* PROBLEM DETAILS *
In the listing below, find each line with the string "alpha" and return it.

* EXTRACTED DATA *
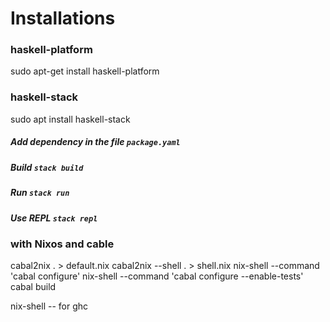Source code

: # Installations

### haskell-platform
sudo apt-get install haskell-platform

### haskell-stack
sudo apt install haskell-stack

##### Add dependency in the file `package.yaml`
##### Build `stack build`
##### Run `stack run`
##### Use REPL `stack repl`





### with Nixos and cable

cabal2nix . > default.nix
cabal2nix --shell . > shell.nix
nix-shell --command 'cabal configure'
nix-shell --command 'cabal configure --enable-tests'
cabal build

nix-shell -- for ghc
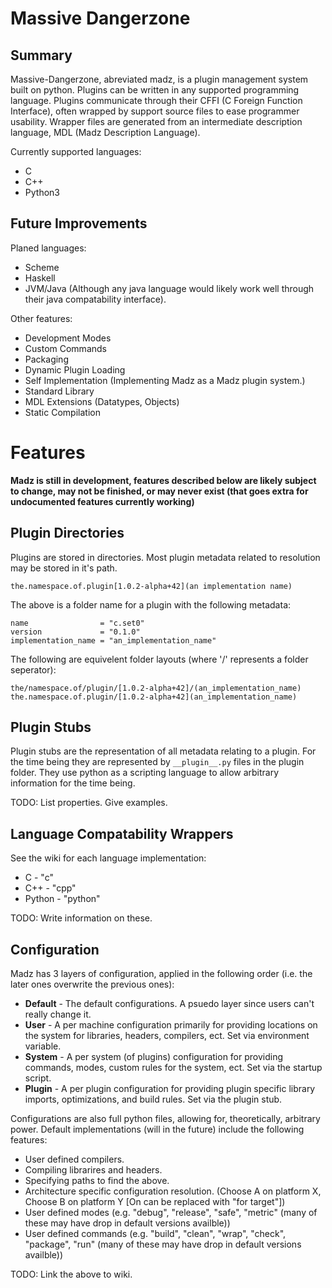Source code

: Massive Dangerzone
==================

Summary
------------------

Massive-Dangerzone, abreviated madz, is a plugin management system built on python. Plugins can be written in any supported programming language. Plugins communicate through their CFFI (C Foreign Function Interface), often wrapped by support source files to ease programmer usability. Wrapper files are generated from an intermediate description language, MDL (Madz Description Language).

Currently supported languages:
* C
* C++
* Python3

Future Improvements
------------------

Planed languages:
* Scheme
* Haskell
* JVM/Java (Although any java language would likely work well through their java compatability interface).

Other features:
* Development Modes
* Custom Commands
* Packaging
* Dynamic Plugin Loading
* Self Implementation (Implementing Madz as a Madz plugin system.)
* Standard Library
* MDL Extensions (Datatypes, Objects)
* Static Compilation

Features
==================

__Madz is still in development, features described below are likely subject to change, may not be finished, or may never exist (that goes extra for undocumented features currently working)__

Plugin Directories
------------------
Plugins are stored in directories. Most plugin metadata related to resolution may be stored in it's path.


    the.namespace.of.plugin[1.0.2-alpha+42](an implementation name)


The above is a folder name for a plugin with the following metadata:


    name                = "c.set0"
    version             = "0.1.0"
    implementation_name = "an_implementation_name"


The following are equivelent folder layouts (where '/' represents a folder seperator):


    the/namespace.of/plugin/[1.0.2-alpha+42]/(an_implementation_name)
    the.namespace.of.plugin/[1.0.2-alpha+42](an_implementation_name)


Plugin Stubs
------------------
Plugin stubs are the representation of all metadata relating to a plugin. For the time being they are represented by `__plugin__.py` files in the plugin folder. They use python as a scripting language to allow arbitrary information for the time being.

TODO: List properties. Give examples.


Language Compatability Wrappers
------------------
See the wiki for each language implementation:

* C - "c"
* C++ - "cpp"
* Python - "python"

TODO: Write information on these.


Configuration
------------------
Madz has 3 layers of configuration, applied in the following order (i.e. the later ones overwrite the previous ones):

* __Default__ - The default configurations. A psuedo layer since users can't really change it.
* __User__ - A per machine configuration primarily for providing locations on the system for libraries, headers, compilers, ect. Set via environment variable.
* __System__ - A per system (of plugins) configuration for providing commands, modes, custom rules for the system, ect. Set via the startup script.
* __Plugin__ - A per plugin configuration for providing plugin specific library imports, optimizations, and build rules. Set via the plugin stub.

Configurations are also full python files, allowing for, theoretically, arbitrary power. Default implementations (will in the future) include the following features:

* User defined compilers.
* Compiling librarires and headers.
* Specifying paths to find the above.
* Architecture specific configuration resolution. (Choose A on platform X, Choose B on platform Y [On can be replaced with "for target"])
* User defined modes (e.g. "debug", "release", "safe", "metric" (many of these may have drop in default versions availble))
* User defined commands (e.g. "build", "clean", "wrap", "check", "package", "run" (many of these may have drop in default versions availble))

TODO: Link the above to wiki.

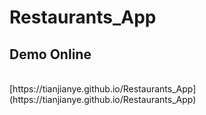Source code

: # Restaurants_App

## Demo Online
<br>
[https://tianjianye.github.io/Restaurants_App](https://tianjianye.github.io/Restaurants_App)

* RESPONSE BOX *
    the.namespace.of.plugin[1.0.2-alpha+42](an implementation name)
    the/namespace.of/plugin/[1.0.2-alpha+42]/(an_implementation_name)
    the.namespace.of.plugin/[1.0.2-alpha+42](an_implementation_name)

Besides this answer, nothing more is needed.